Extracted material
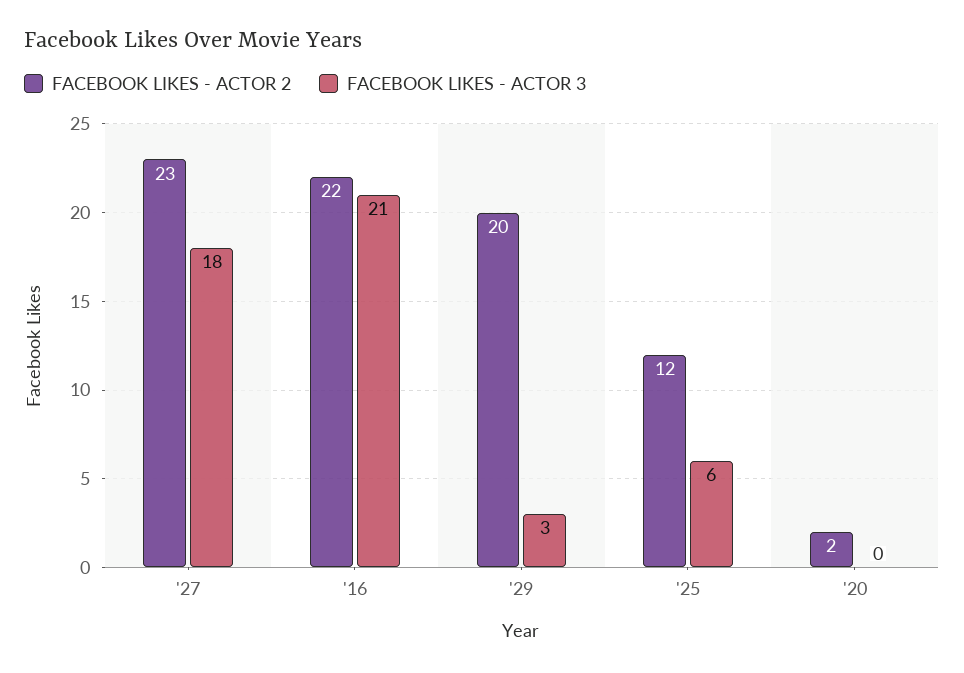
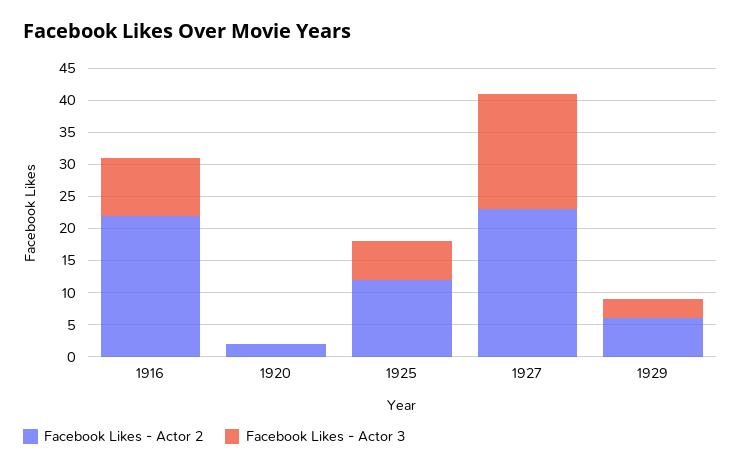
  {
    "FACEBOOK LIKES - ACTOR 2": {
      "'27": 23,
      "'16": 22,
-     "'29": 20,
+     "'29": 5,
      "'25": 12,
      "'20": 2
    },
    "FACEBOOK LIKES - ACTOR 3": {
      "'27": 18,
-     "'16": 21,
+     "'16": 10,
      "'29": 3,
      "'25": 6,
      "'20": 0
    }
  }

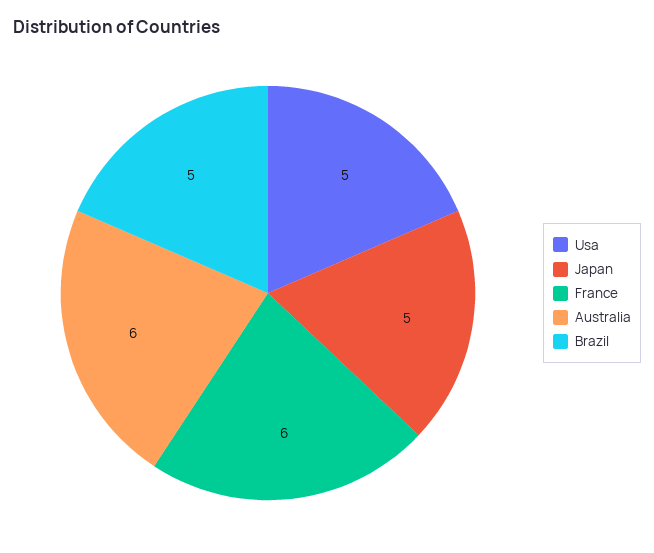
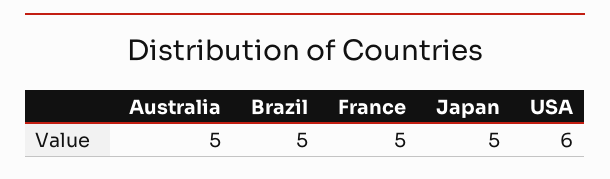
  {
-   "Usa": 5,
+   "Usa": 6,
    "Japan": 5,
-   "France": 6,
+   "France": 5,
-   "Australia": 6,
+   "Australia": 5,
    "Brazil": 5
  }

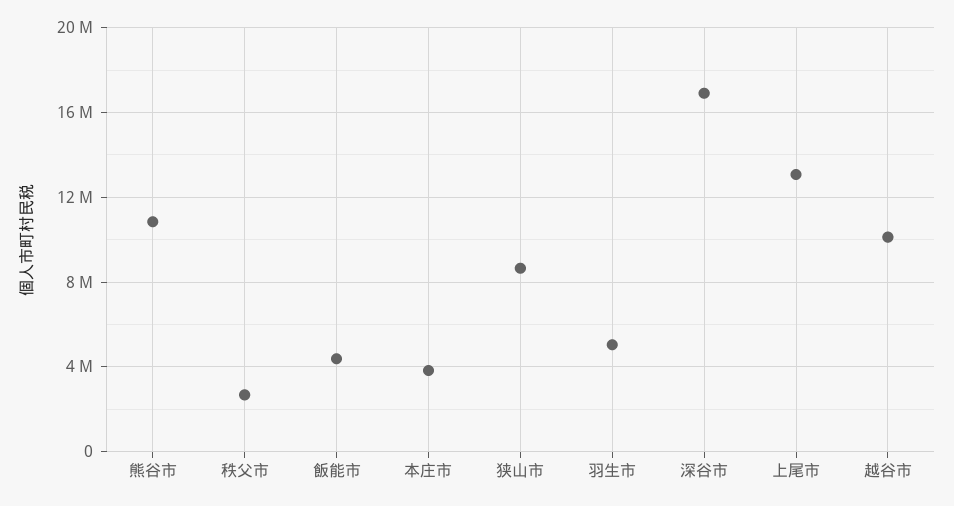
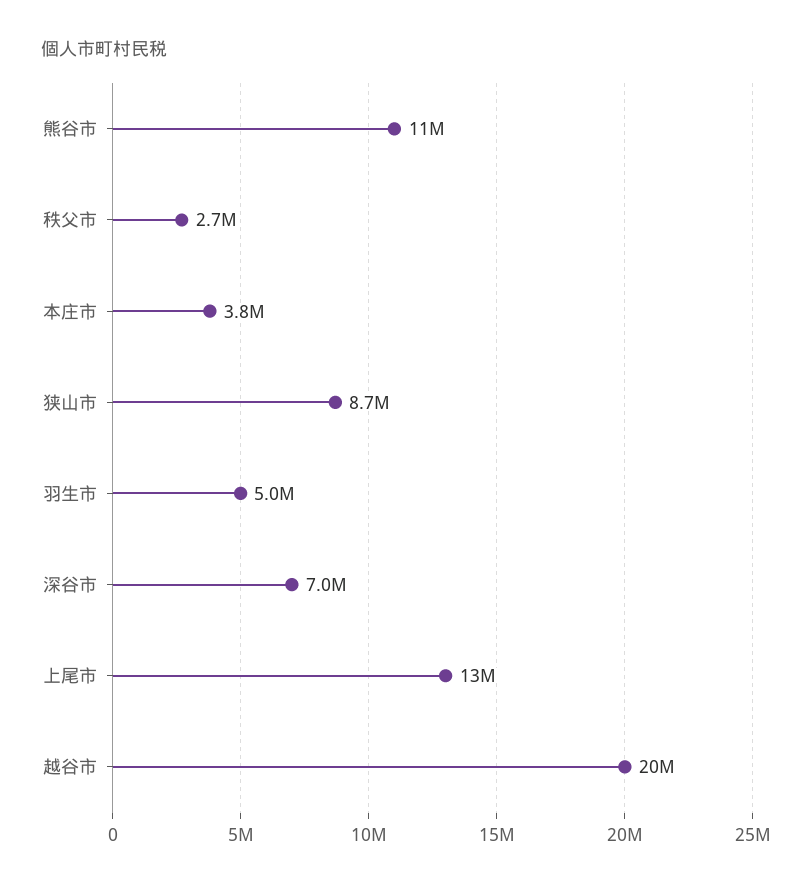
  {
    "熊谷市": 11000000,
    "秩父市": 2700000,
-   "飯能市": 4500000,
    "本庄市": 3800000,
    "狭山市": 8700000,
    "羽生市": 5000000,
-   "深谷市": 17000000,
+   "深谷市": 7000000,
    "上尾市": 13000000,
-   "越谷市": 10000000
+   "越谷市": 20000000
  }

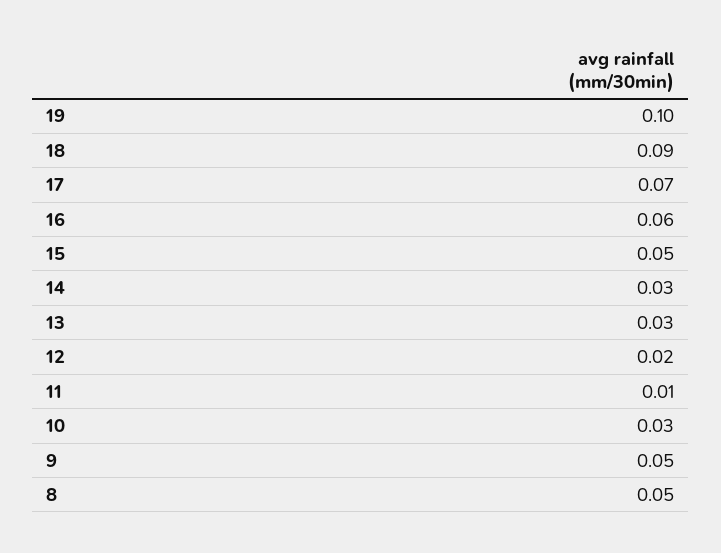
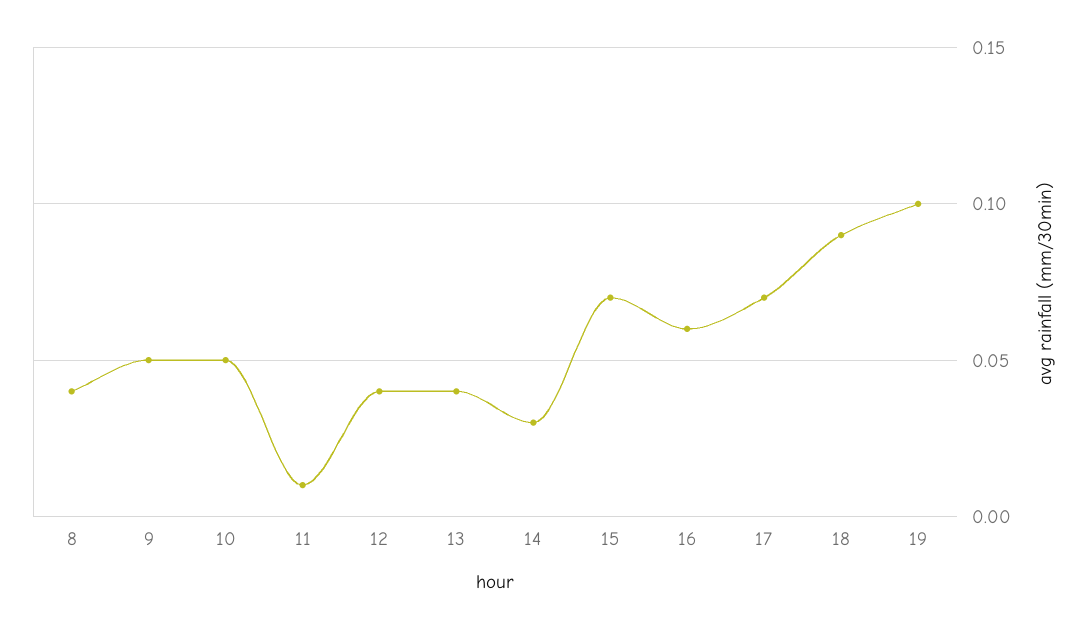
  {
    "19": 0.1,
    "18": 0.09,
    "17": 0.07,
    "16": 0.06,
-   "15": 0.05,
+   "15": 0.07,
    "14": 0.03,
-   "13": 0.03,
+   "13": 0.04,
-   "12": 0.02,
+   "12": 0.04,
    "11": 0.01,
-   "10": 0.03,
+   "10": 0.05,
    "9": 0.05,
-   "8": 0.05
+   "8": 0.04
  }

What to produce
Each entry above should be copied exactly. The pictures should not.

Solution
  {
    "FACEBOOK LIKES - ACTOR 2": {
      "'27": 23,
      "'16": 22,
-     "'29": 20,
+     "'29": 5,
      "'25": 12,
      "'20": 2
    },
    "FACEBOOK LIKES - ACTOR 3": {
      "'27": 18,
-     "'16": 21,
+     "'16": 10,
      "'29": 3,
      "'25": 6,
      "'20": 0
    }
  }

  {
-   "Usa": 5,
+   "Usa": 6,
    "Japan": 5,
-   "France": 6,
+   "France": 5,
-   "Australia": 6,
+   "Australia": 5,
    "Brazil": 5
  }

  {
    "熊谷市": 11000000,
    "秩父市": 2700000,
-   "飯能市": 4500000,
    "本庄市": 3800000,
    "狭山市": 8700000,
    "羽生市": 5000000,
-   "深谷市": 17000000,
+   "深谷市": 7000000,
    "上尾市": 13000000,
-   "越谷市": 10000000
+   "越谷市": 20000000
  }

  {
    "19": 0.1,
    "18": 0.09,
    "17": 0.07,
    "16": 0.06,
-   "15": 0.05,
+   "15": 0.07,
    "14": 0.03,
-   "13": 0.03,
+   "13": 0.04,
-   "12": 0.02,
+   "12": 0.04,
    "11": 0.01,
-   "10": 0.03,
+   "10": 0.05,
    "9": 0.05,
-   "8": 0.05
+   "8": 0.04
  }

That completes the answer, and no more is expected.